Friday, February 5, 2010

Commodities: Too Popular? Sometimes One Can Take Contrarian Thinking too Far

Mish raises a familiar objection to commodities and by extension, contrarian investments, and raises a question of high importance at EBR is his post, Commodities Kiss of Death? Is the Reflation Trade Over?

He points to the interest of the California State Teachers' Retirement System in putting a very small part of its funds into commodities and points to that as contrarian evidence that a further fall is underway:

Pension plans are looking to hop on the commodity bandwagon now after copper prices have quadrupled in the past eight years, and crude oil has more than doubled. . .

China is on the verge of imploding (or blowing up attempting to prevent a implosion) yet pension plans and other misguided souls are plowing into China and commodities. These are contrarian indicators.


Another take is that IF there were a cost-effective way to own commodities (not so easy to achieve), the cost of creating refined metals and raw foods (etc.) is actually a reasonable way to tie into the real world. In contrast, the true bubble is in the stock market. The idea that ownership of the industrial company Deere & Co. is in any way a good way to obtain a correlation to the inflation/deflation possibilities of raw materials pricing is just plain silly.

In the same column, Mish admits to being a bull, after all, on commodities:

Yet, I am a also believer in peak oil and commodities for the long haul. However, for the short-to-intermediate term I am sticking with my target for the price of crude to fall back to $55.

Since pension funds are only for the long haul, it makes little sense to, on the one hand, criticize their interest in diversifying their exposure to add commodities and on the other hand express bullishness about the investment class on the time frame which pension funds are required to consider.
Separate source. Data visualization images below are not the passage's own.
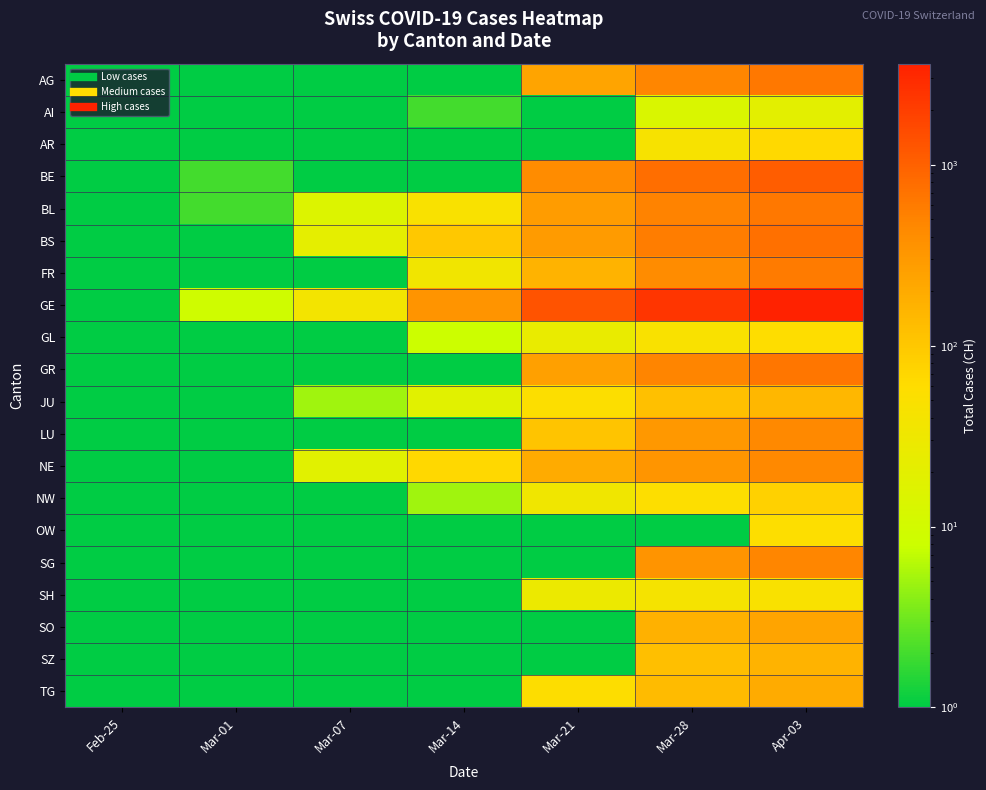

Which category has the lowest value across all series?

Feb-25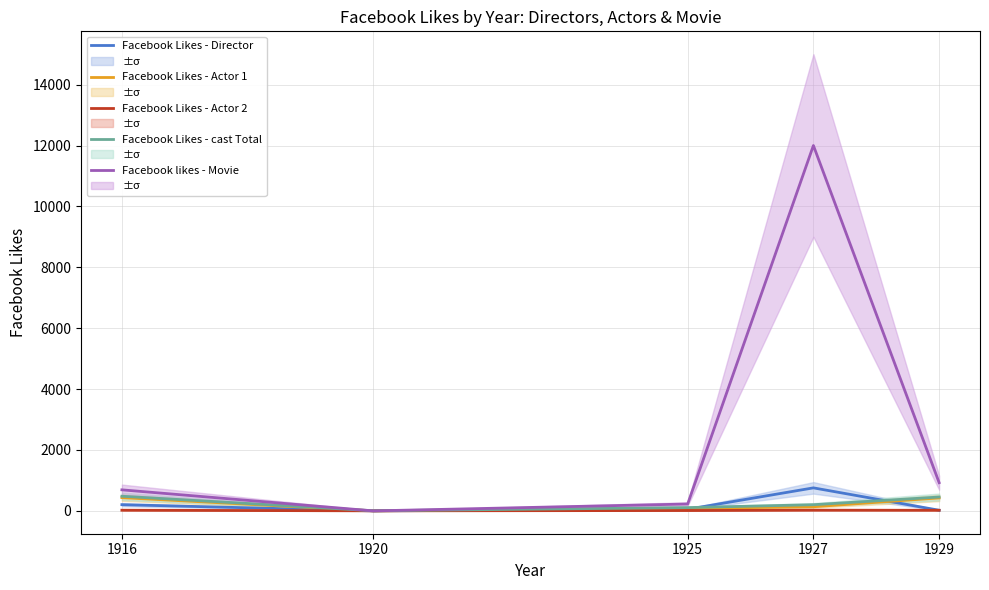

Reading right to left, list all the values displayed in this chart.

Facebook Likes - Director: 21	756	54	0	204
Facebook Likes - Actor 1: 426	136	81	2	436
Facebook Likes - Actor 2: 20	23	12	2	22
Facebook Likes - cast Total: 455	203	108	4	481
Facebook likes - Movie: 926	12000	226	0	691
Over the past century and perhaps through the centuries, the regions of the world that have had advancing prosperity have done so by using physical raw materials to create wealth by adding human ingenuity. Thus, commodities' returns have not kept pace with theoretical stock market returns in the U. S. or most of Western Europe. Whether that relationship continues is, of course, unknown. What is nearly certain, however, is that the concept of exposure to an underlying necessity of life is a reasonable thing for an investor to do, especially a conservative organization such as a pension fund. The real challenge is to find an appropriate investment vehicle, given the ETFs such as USO (oil) and DBA (ag) that have such high operating costs that they are guaranteed to underperform their benchmarks.